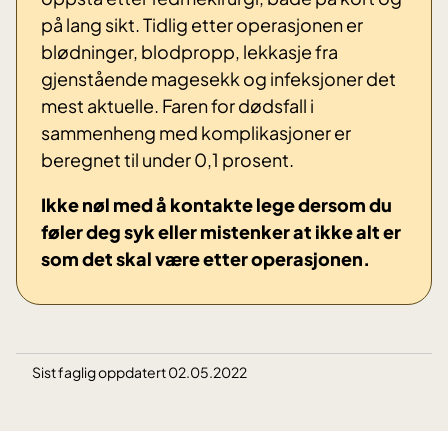
på lang sikt. Tidlig etter operasjonen er
blødninger, blodpropp, lekkasje fra
gjenstående magesekk og infeksjoner det
mest aktuelle. Faren for dødsfall i
sammenheng med komplikasjoner er
beregnet til under 0,1 prosent.
Ikke nøl med å kontakte lege dersom du
føler deg syk eller mistenker at ikke alt er
som det skal være etter operasjonen.
Sist faglig oppdatert 02.05.2022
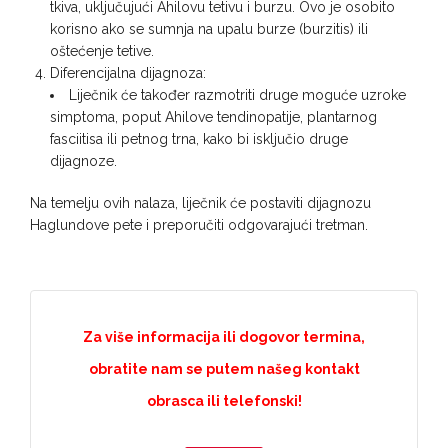
tkiva, uključujući Ahilovu tetivu i burzu. Ovo je osobito
korisno ako se sumnja na upalu burze (burzitis) ili
oštećenje tetive.
Diferencijalna dijagnoza:
Liječnik će također razmotriti druge moguće uzroke
simptoma, poput Ahilove tendinopatije, plantarnog
fasciitisa ili petnog trna, kako bi isključio druge
dijagnoze.
Na temelju ovih nalaza, liječnik će postaviti dijagnozu
Haglundove pete i preporučiti odgovarajući tretman.
Za više informacija ili dogovor termina,
obratite nam se putem našeg kontakt
obrasca ili telefonski!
┄┄┄┄┄┄┄┄┄┄┄┄┄┄┄┄┄┄┄┄
_Your task:_
Everything from the line holding "tkiva, uključujući Ahilovu" through the final line of the material must be given again exactly, and nothing outside that stretch.

_Response area:_
tkiva, uključujući Ahilovu tetivu i burzu. Ovo je osobito
korisno ako se sumnja na upalu burze (burzitis) ili
oštećenje tetive.
Diferencijalna dijagnoza:
Liječnik će također razmotriti druge moguće uzroke
simptoma, poput Ahilove tendinopatije, plantarnog
fasciitisa ili petnog trna, kako bi isključio druge
dijagnoze.
Na temelju ovih nalaza, liječnik će postaviti dijagnozu
Haglundove pete i preporučiti odgovarajući tretman.
Za više informacija ili dogovor termina,
obratite nam se putem našeg kontakt
obrasca ili telefonski!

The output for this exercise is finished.